AI Pioneer Cerebras Crushed with Demand for New Large Language Model
When you are 50 or 70 times faster than the competition, you can do things they can’t do at all. – Cerebras CEO Andrew Feldman
AI computer pioneer Cerebras Systems has been "crushed" with demand to run DeepSeek’s R1 large language model, says company co-founder and CEO Andrew Feldman.
The Impact of DeepSeek on AI Economics
The impact of DeepSeek on the economics of AI is significant, Feldman indicated. But the more profound result is that it will spur even larger AI systems.
Cerebras’s Edge in Speed
Cerebras’s edge is speed. According to Feldman, running inference on the company’s CS-3 computers achieves output 57 times faster than other DeepSeek service providers.
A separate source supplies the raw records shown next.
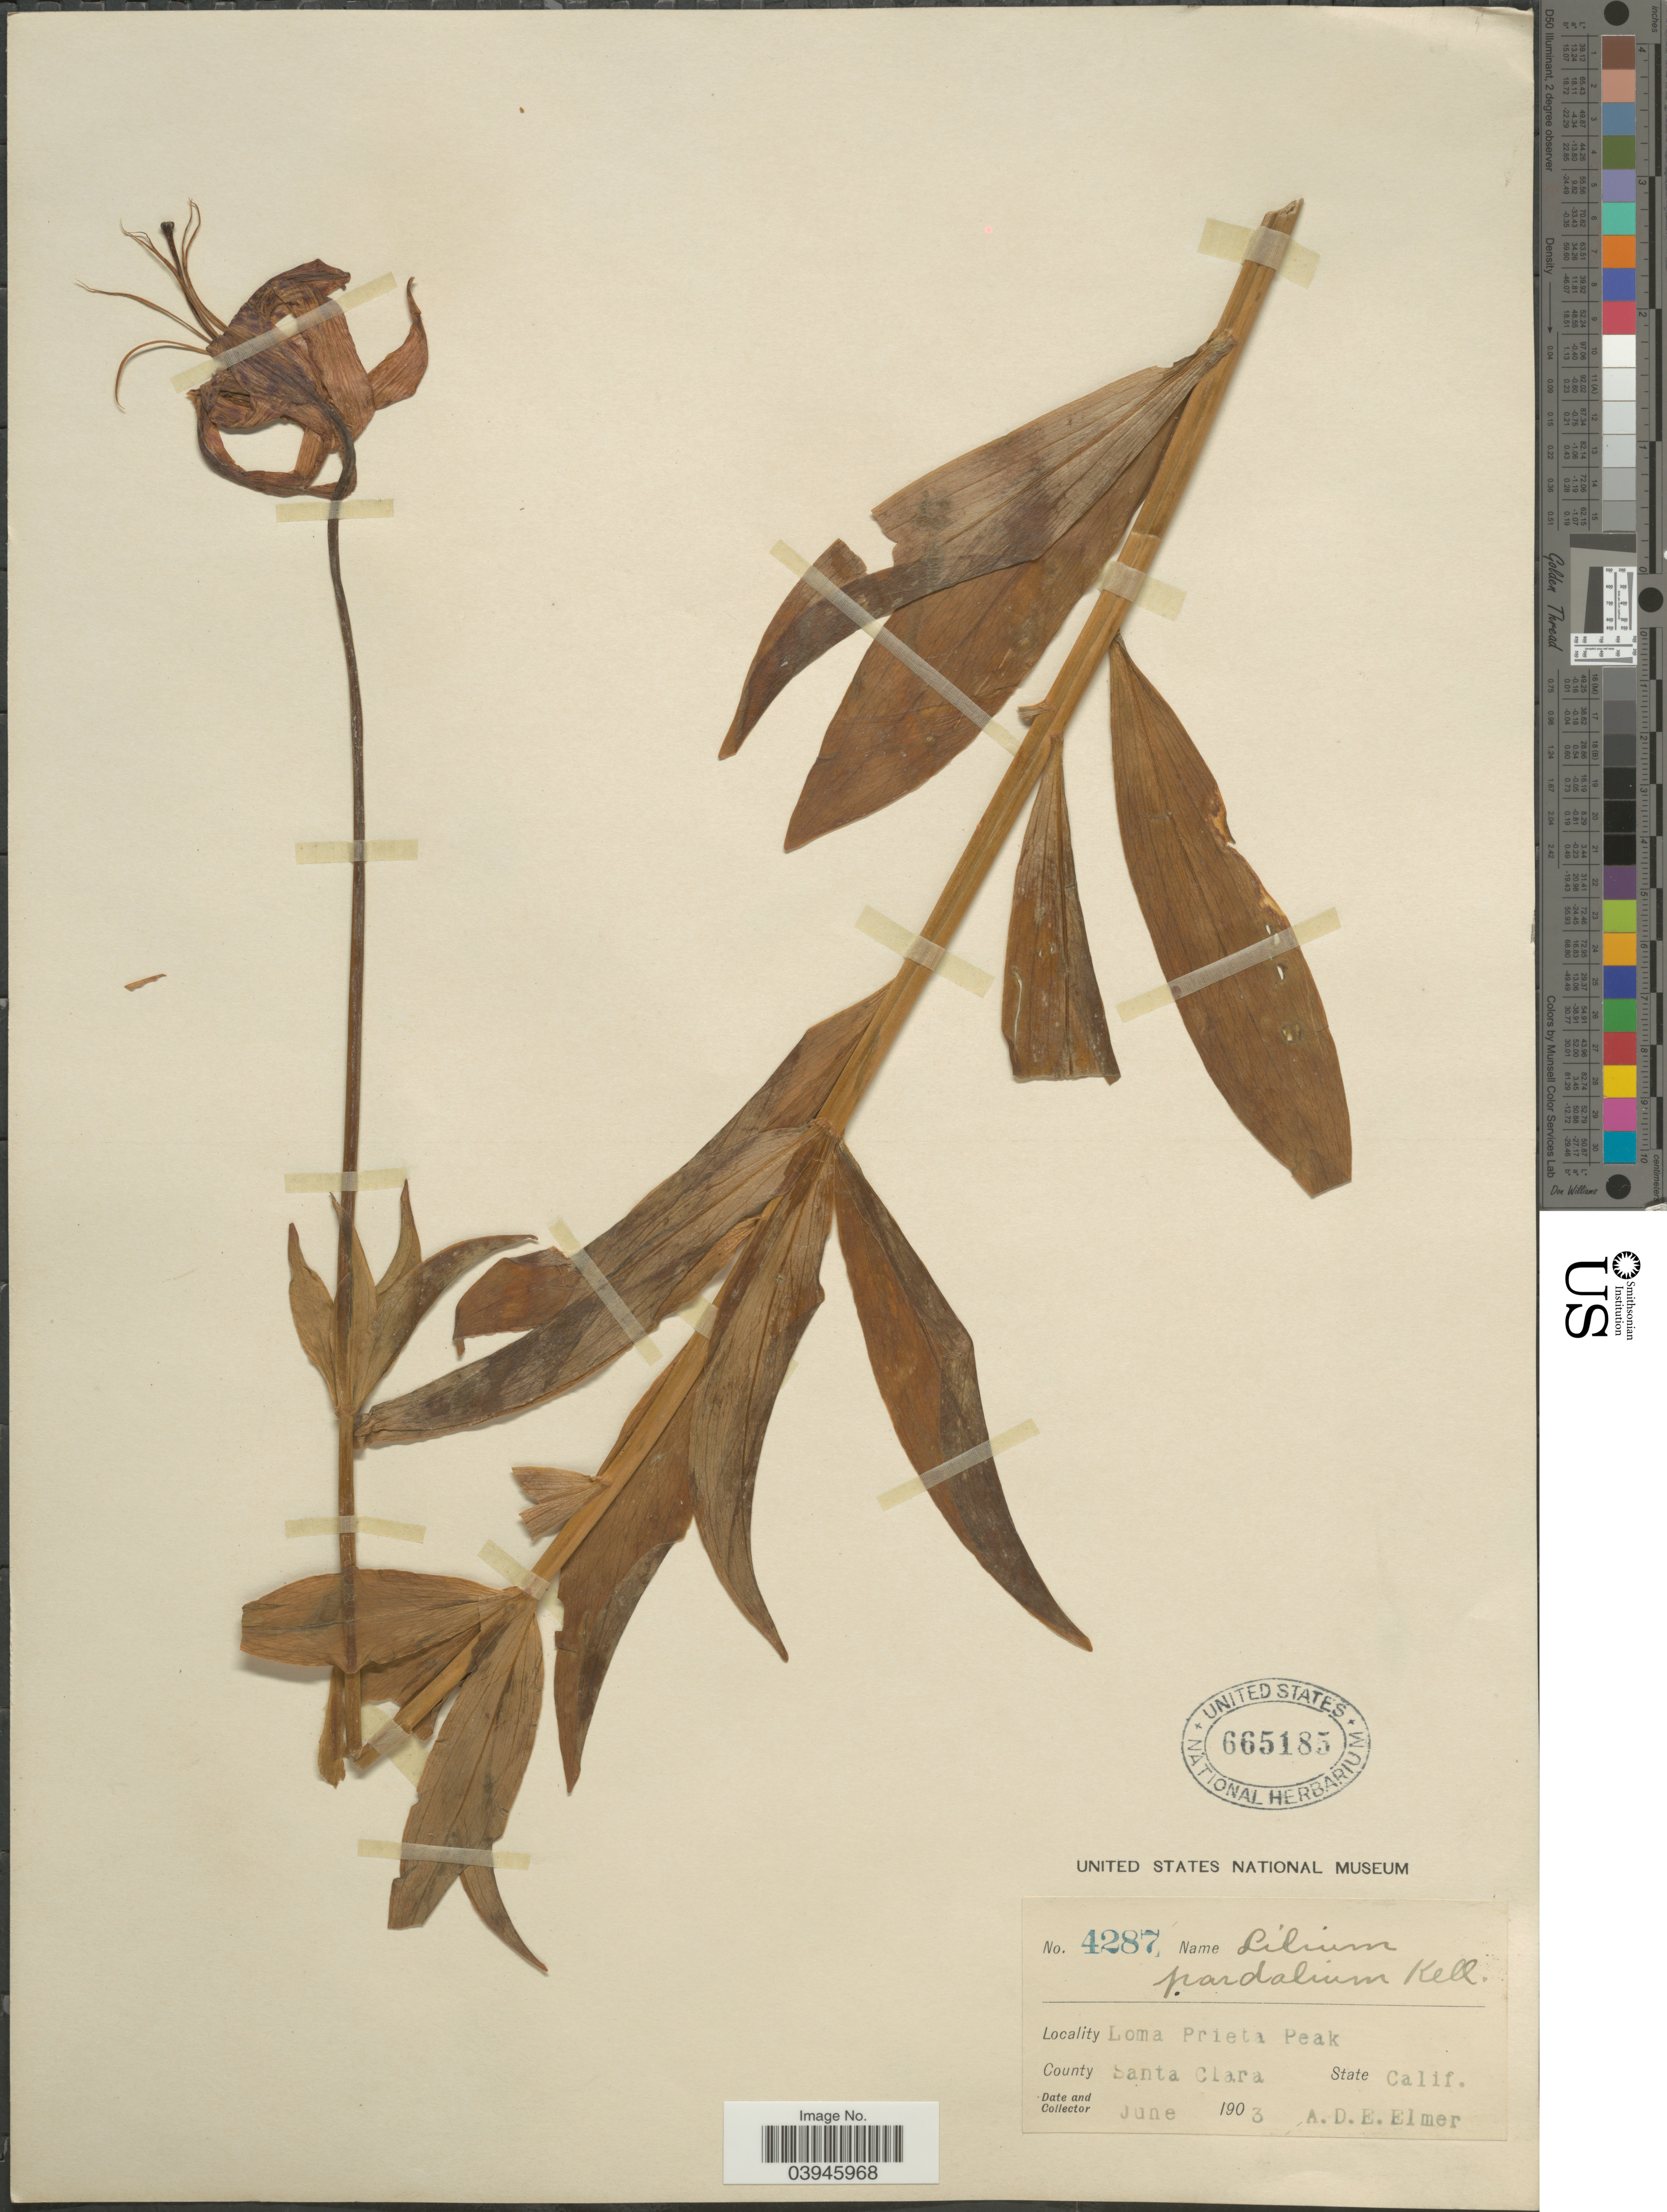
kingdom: Plantae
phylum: Tracheophyta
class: Liliopsida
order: Liliales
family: Liliaceae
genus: Lilium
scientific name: Lilium pardalinum subsp. pardalinum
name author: Kellogg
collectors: A. D. E. Elmer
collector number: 4287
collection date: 1903-06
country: United States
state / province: California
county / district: Santa Clara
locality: Loma Prieta Peak, County Santa Clara.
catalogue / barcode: US 665185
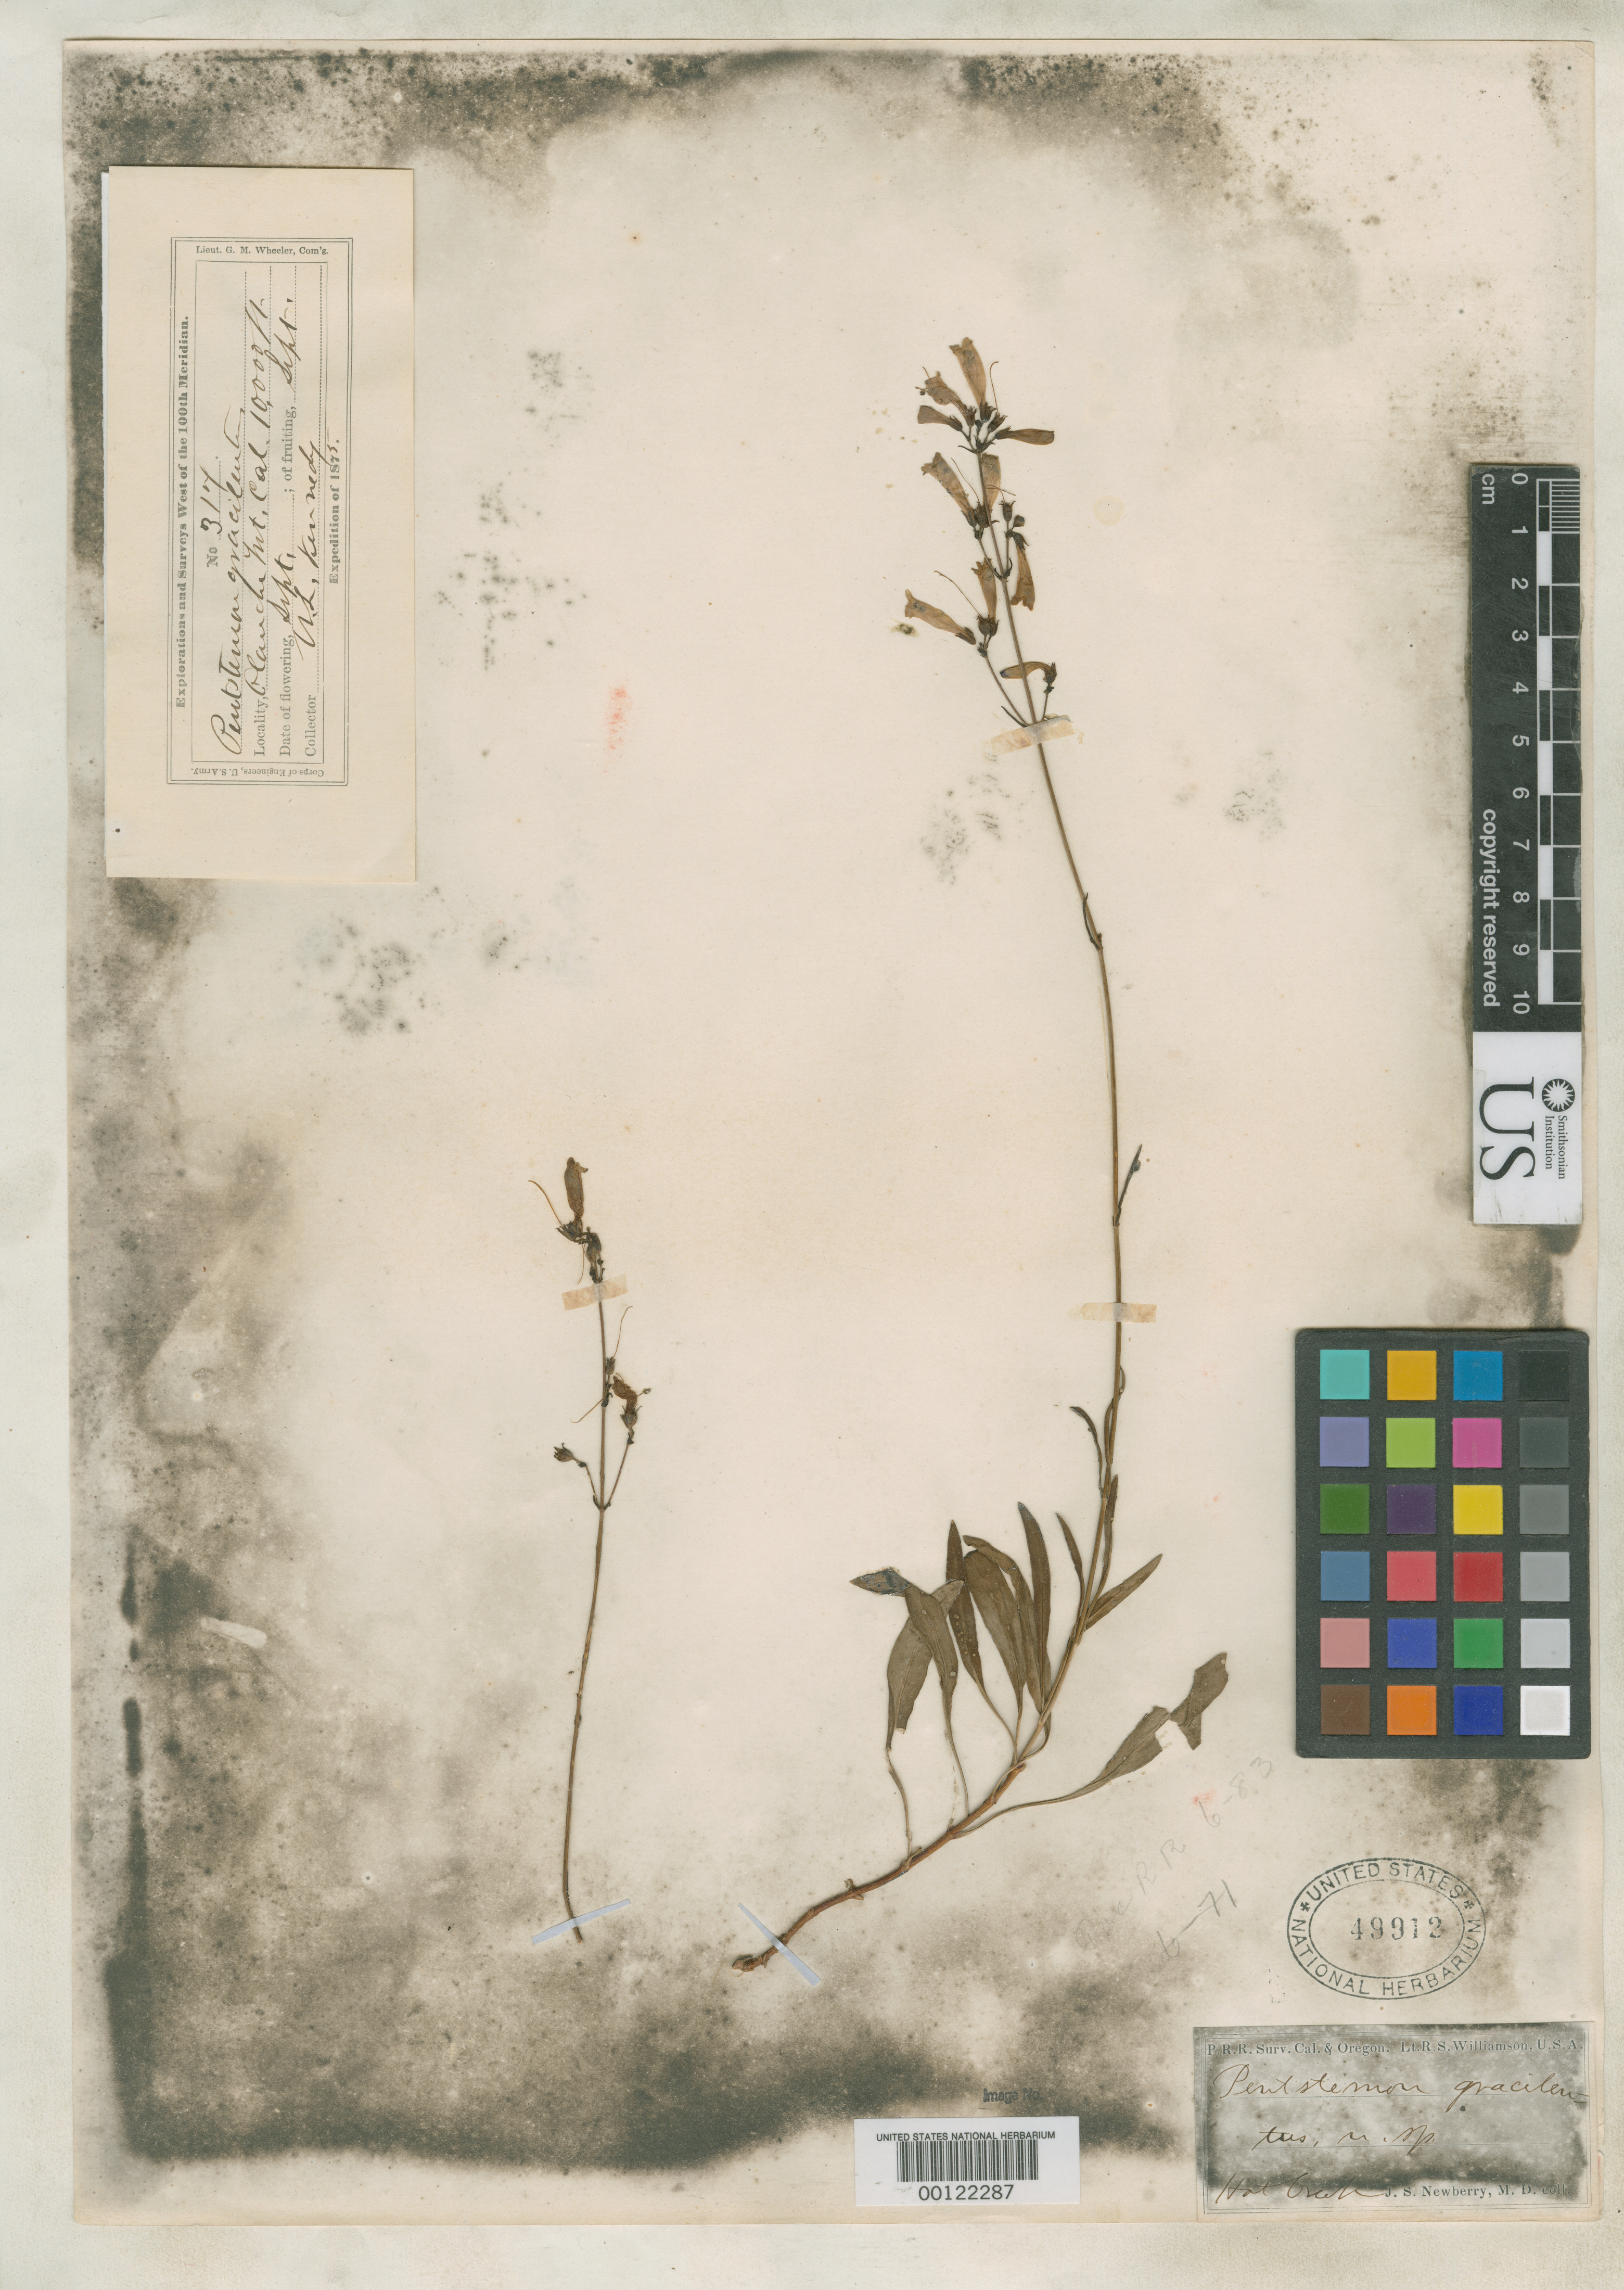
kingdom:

The Challenge for Hosting DeepSeek
The challenge for anyone hosting DeepSeek is that DeepSeek, like other so-called reasoning models, such as OpenAI’s GPTo1, uses much more computing power when it produces output at inference time, making it harder to deliver results at the user prompt in a timely fashion.
Cerebras’s Solution
Cerebras followed one standard procedure for companies wanting to run DeepSeek inference: download the R1 neural parameters — or weights — on Hugging Face, then use the parameters to train a smaller open-source model, in this case, Meta Platforms’s Llama 70B, to create a "distillation" of R1.
The Results
"We were able to do that extremely quickly, and we were able to produce results that are just plain faster than everybody else — not by a little bit, by a lot," said Feldman.
Conclusion
The breakthrough has several implications. One, it’s a big victory for open-source AI, Feldman indicated, by which he means AI models that post their neural parameters for download. Many of a new AI model’s advances can be replicated by researchers when they have access to the weights, even without having access to the source code. Private models such as GPT-4 do not disclose their weights.
FAQs
Q: What is the impact of DeepSeek on the economics of AI?
A: The impact of DeepSeek on the economics of AI is significant, Feldman indicated. But the more profound result is that it will spur even larger AI systems.
Q: What is Cerebras’s edge in speed?
A: Cerebras’s edge is speed. According to Feldman, running inference on the company’s CS-3 computers achieves output 57 times faster than other DeepSeek service providers.
Q: What is the challenge for hosting DeepSeek?
A: The challenge for anyone hosting DeepSeek is that DeepSeek, like other so-called reasoning models, such as OpenAI’s GPTo1, uses much more computing power when it produces output at inference time, making it harder to deliver results at the user prompt in a timely fashion.
Q: What is Cerebras’s solution to running DeepSeek?
A: Cerebras followed one standard procedure for companies wanting to run DeepSeek inference: download the R1 neural parameters — or weights — on Hugging Face, then use the parameters to train a smaller open-source model, in this case, Meta Platforms’s Llama 70B, to create a "distillation" of R1.
Q: What are the results of Cerebras’s solution?
A: "We were able to do that extremely quickly, and we were able to produce results that are just plain faster than everybody else — not by a little bit, by a lot," said Feldman.